**What the task asks:**
Can you reproduce all of the material below word for word, with the pictures left out?

**Collected material:**
BEGIN
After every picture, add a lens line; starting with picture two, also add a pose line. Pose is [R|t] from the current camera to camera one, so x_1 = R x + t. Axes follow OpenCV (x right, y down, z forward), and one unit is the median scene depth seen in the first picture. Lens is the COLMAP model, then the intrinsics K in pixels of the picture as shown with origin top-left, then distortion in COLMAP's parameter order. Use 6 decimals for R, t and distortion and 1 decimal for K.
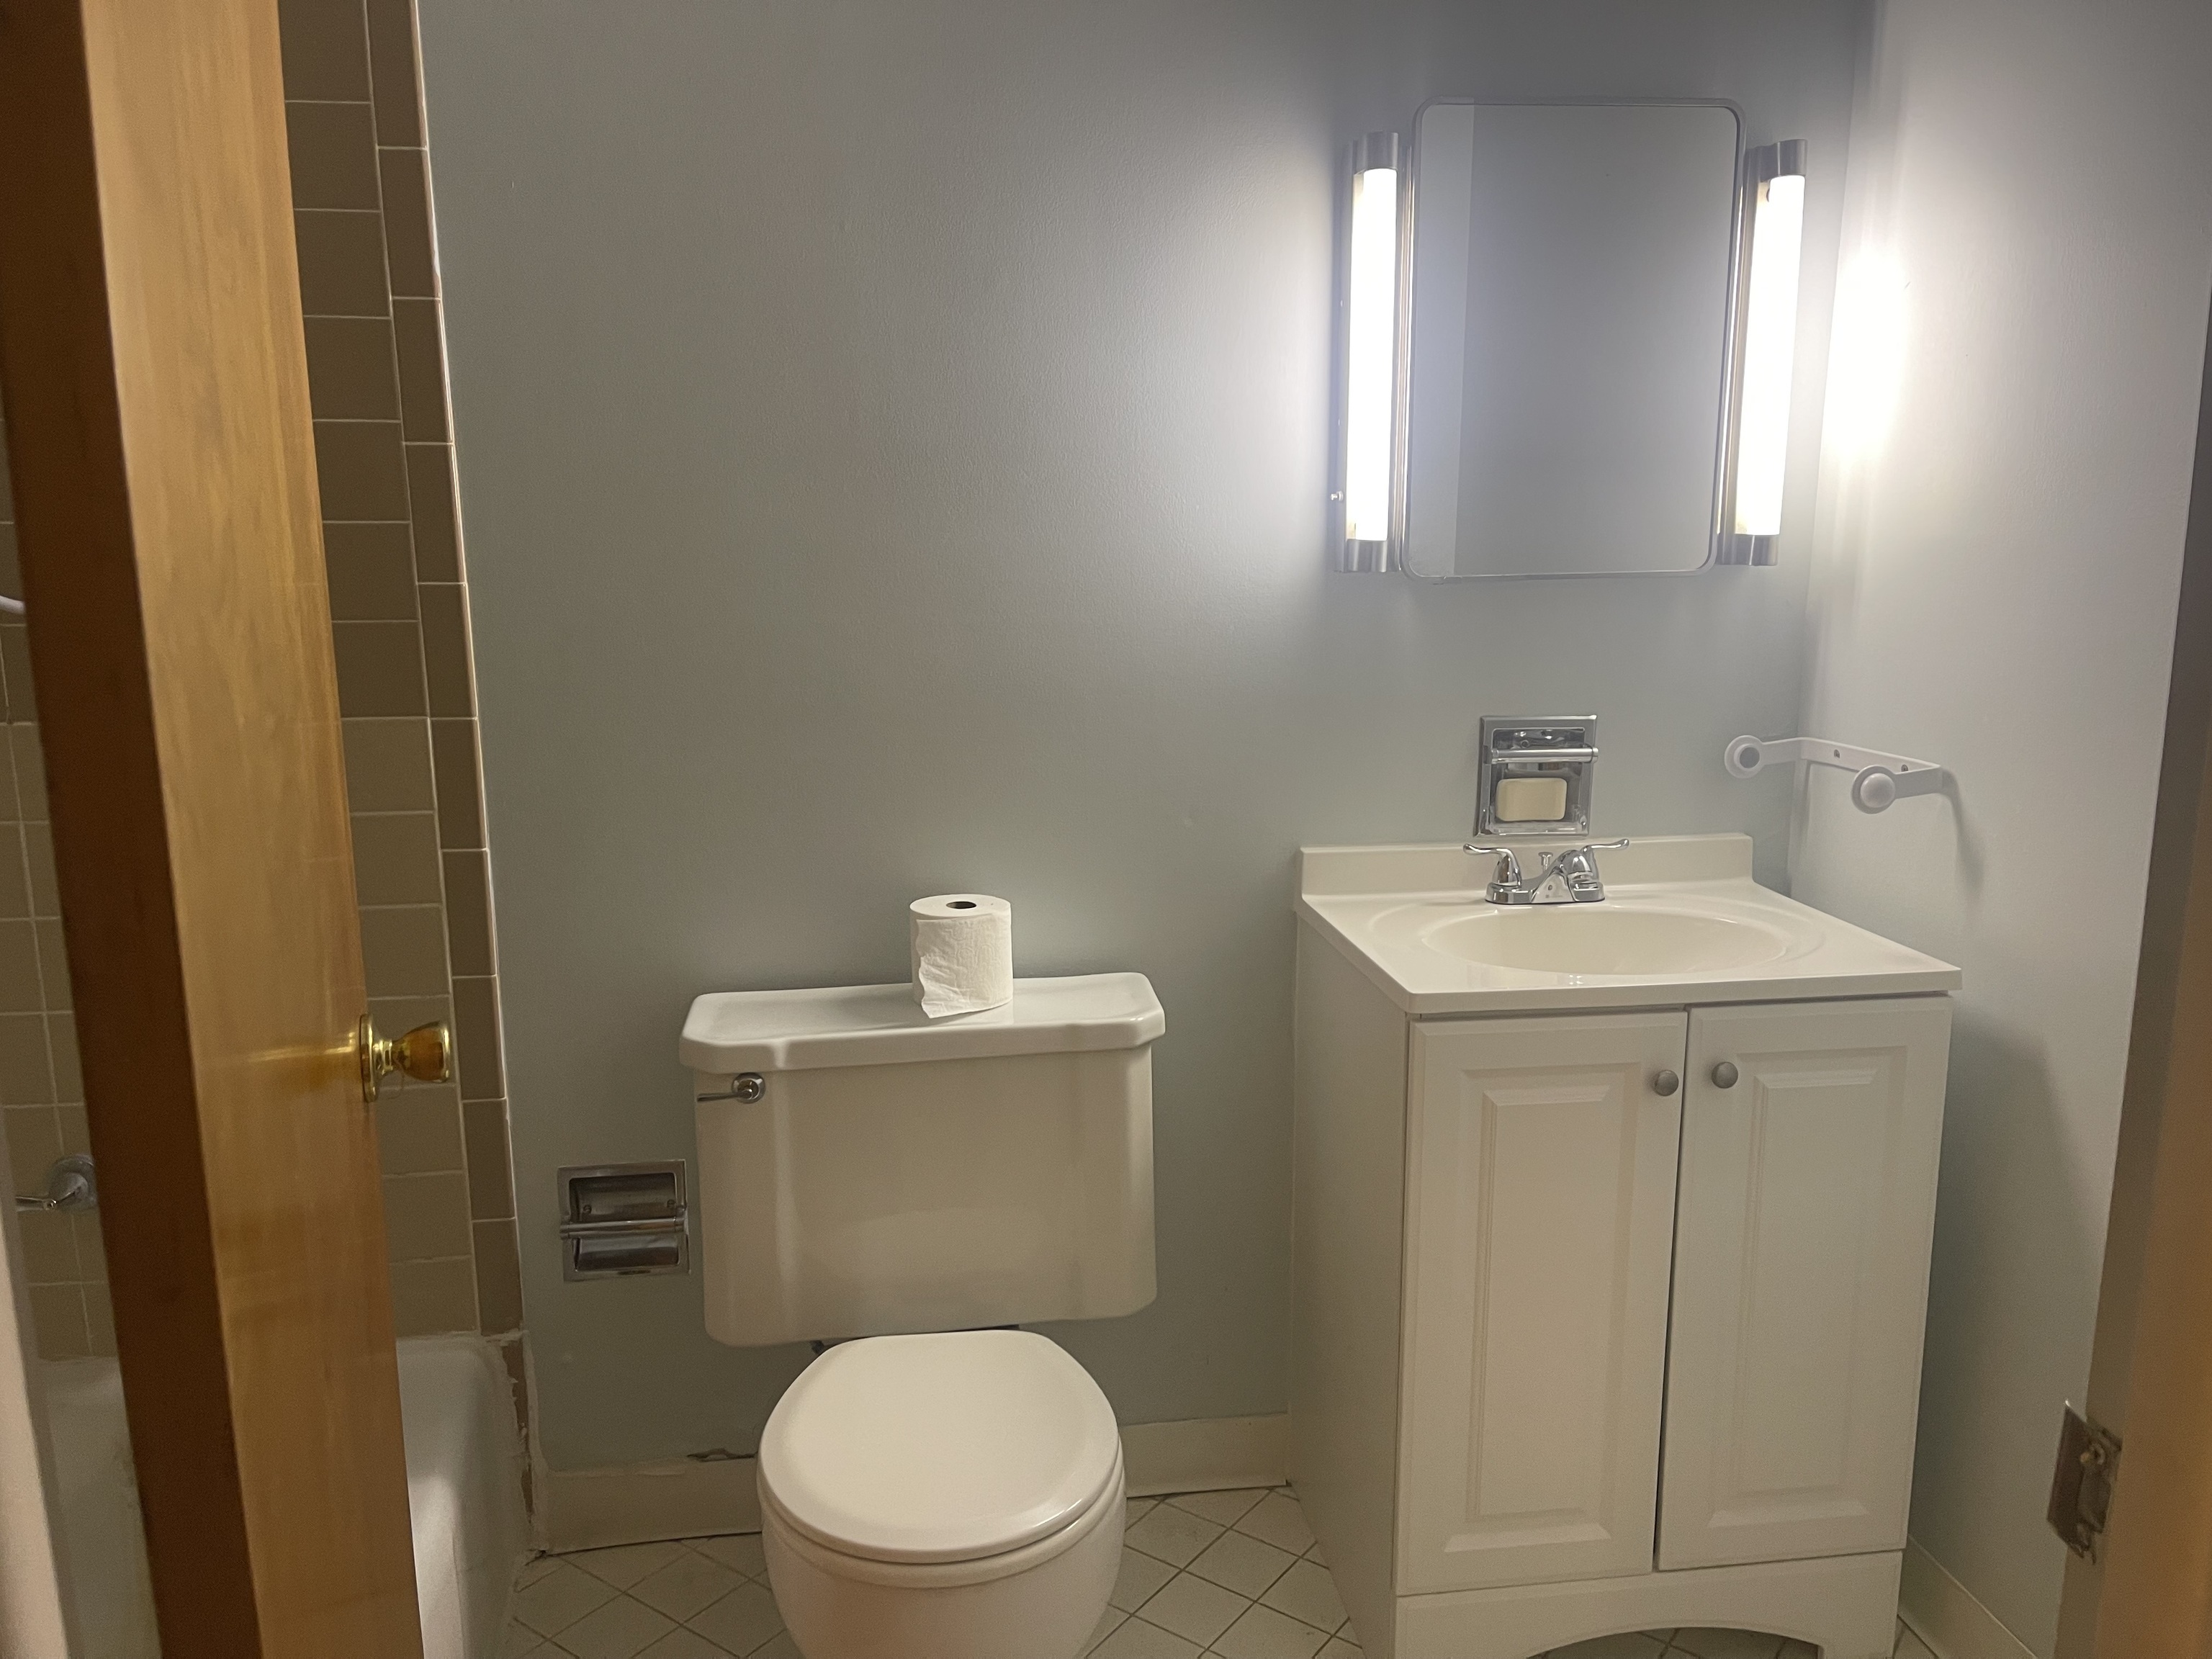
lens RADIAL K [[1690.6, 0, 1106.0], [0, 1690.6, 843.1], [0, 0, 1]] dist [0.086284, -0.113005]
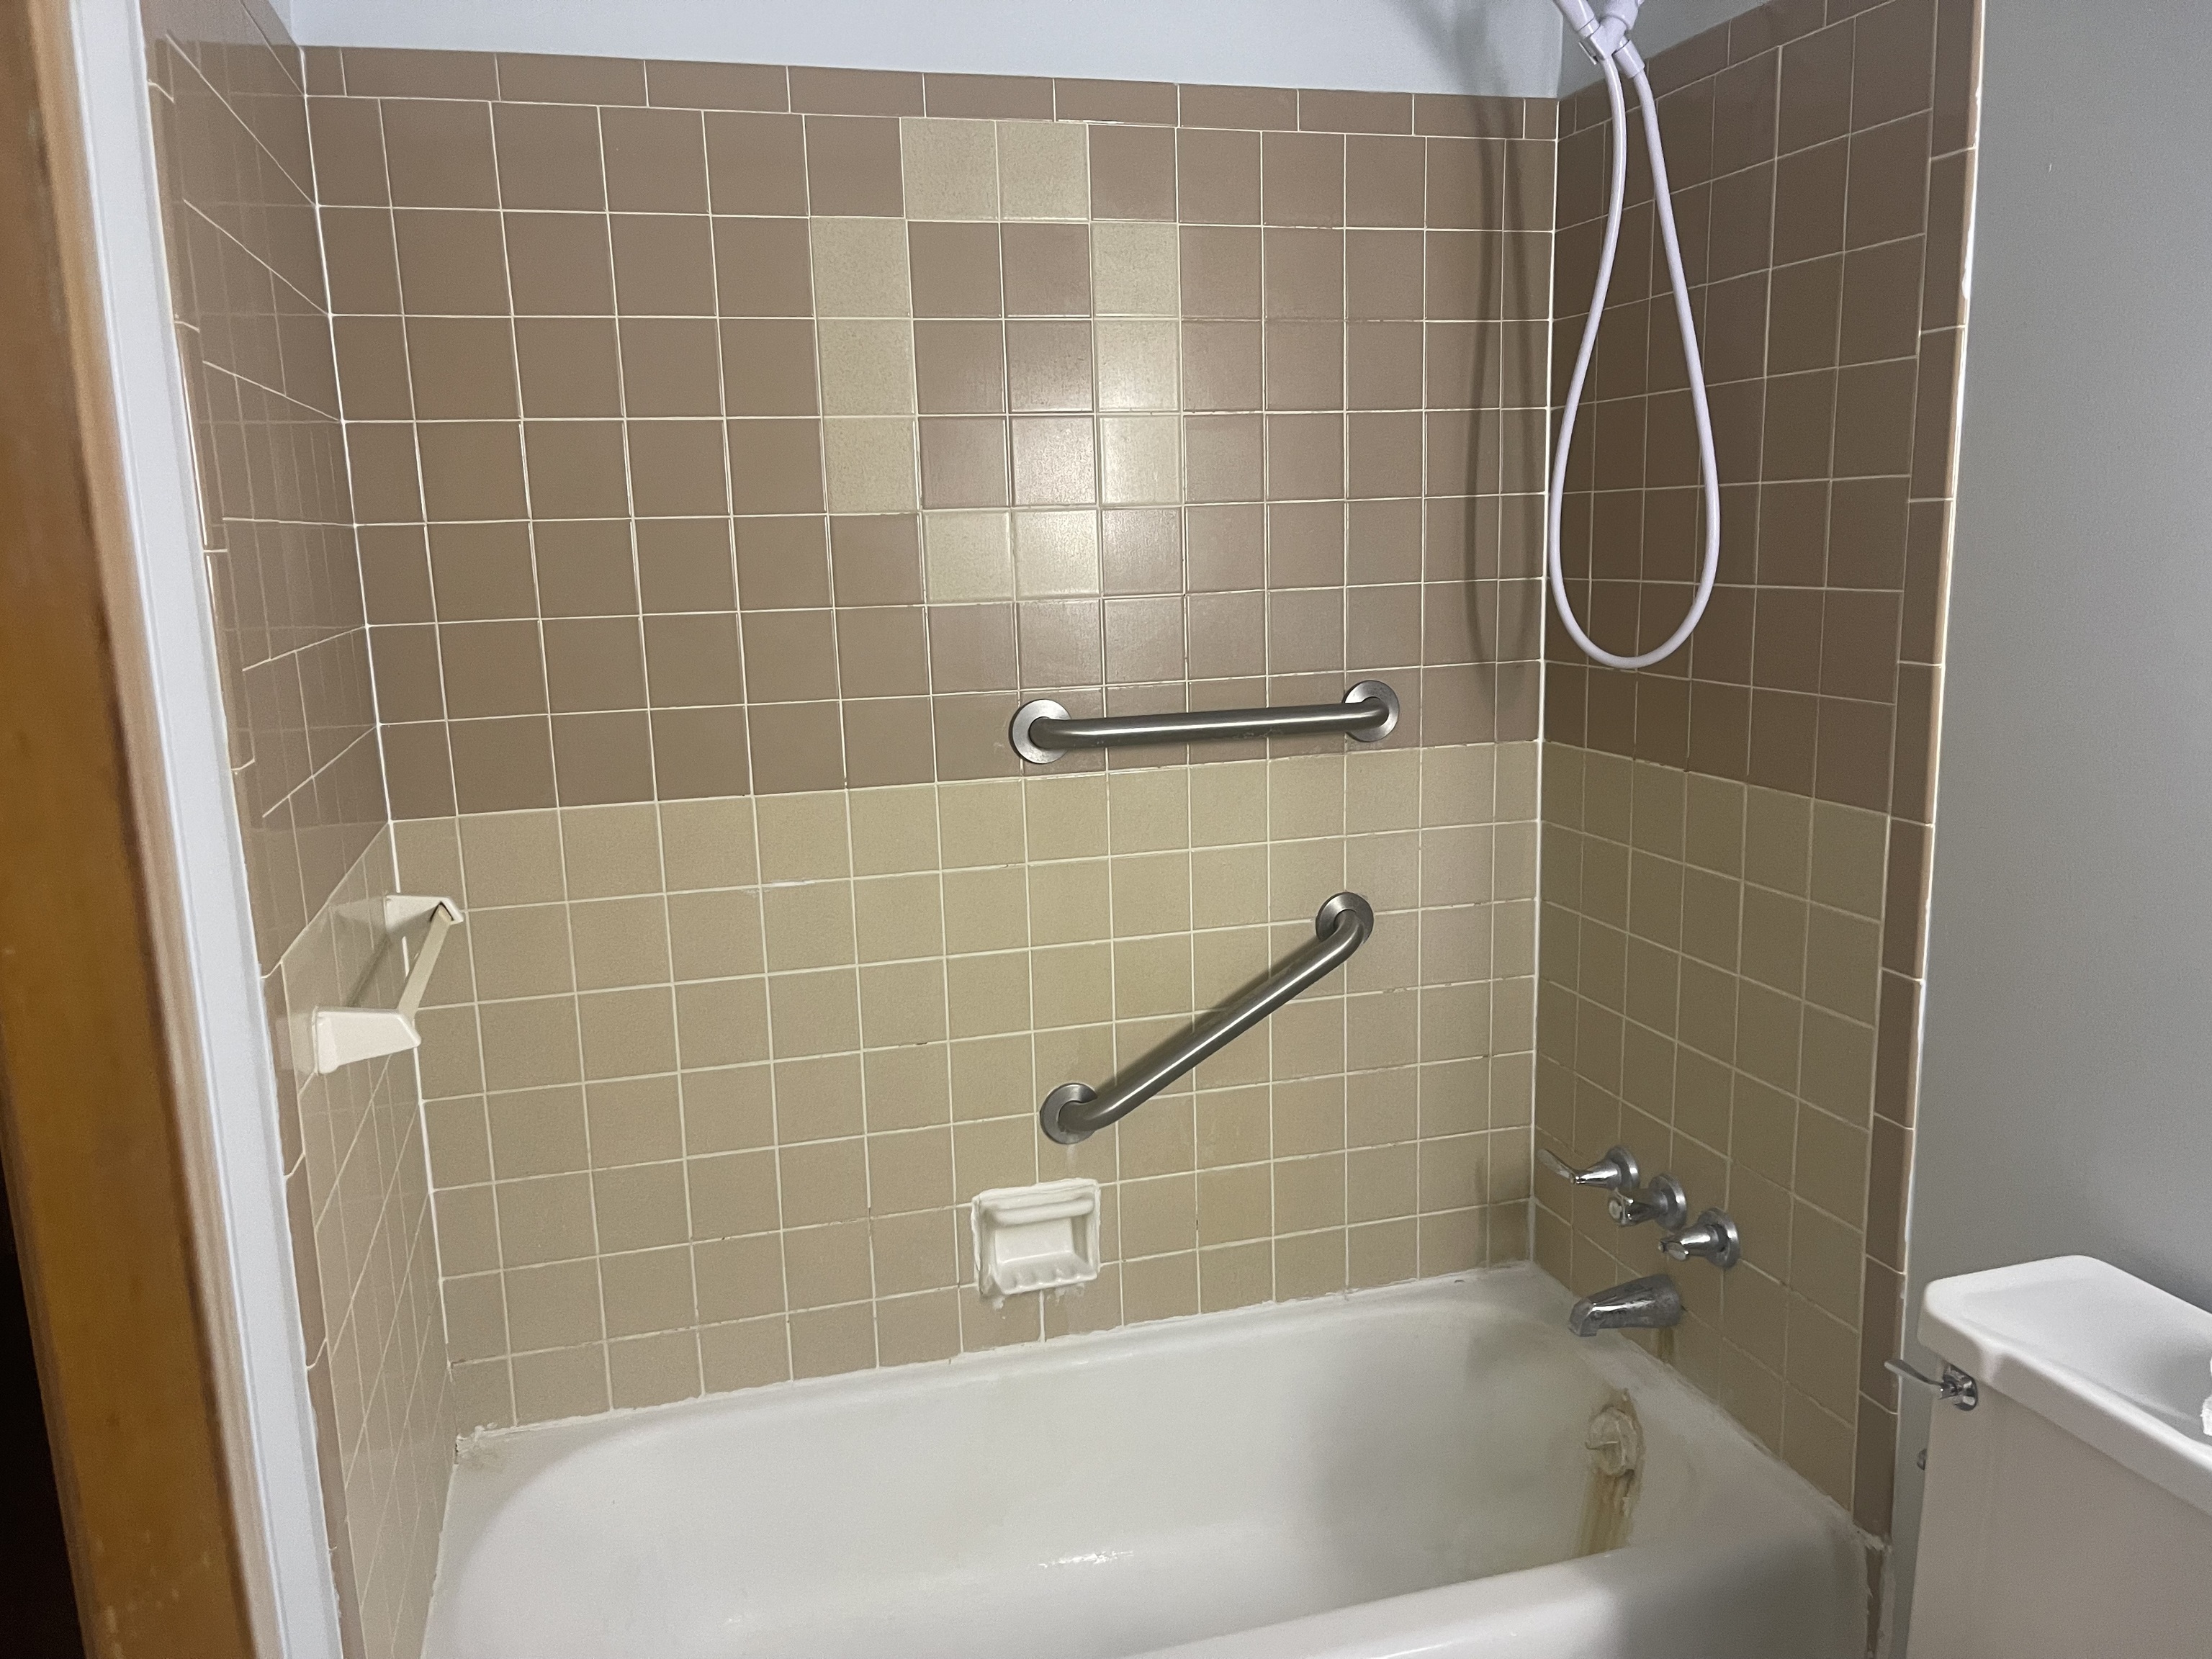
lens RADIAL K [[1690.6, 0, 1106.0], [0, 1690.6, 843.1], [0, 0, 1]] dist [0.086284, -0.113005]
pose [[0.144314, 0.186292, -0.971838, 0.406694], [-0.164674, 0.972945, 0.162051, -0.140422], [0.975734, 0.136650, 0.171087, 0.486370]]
END
**Solution to this task:**
After every picture, add a lens line; starting with picture two, also add a pose line. Pose is [R|t] from the current camera to camera one, so x_1 = R x + t. Axes follow OpenCV (x right, y down, z forward), and one unit is the median scene depth seen in the first picture. Lens is the COLMAP model, then the intrinsics K in pixels of the picture as shown with origin top-left, then distortion in COLMAP's parameter order. Use 6 decimals for R, t and distortion and 1 decimal for K.
lens RADIAL K [[1690.6, 0, 1106.0], [0, 1690.6, 843.1], [0, 0, 1]] dist [0.086284, -0.113005]
lens RADIAL K [[1690.6, 0, 1106.0], [0, 1690.6, 843.1], [0, 0, 1]] dist [0.086284, -0.113005]
pose [[0.144314, 0.186292, -0.971838, 0.406694], [-0.164674, 0.972945, 0.162051, -0.140422], [0.975734, 0.136650, 0.171087, 0.486370]]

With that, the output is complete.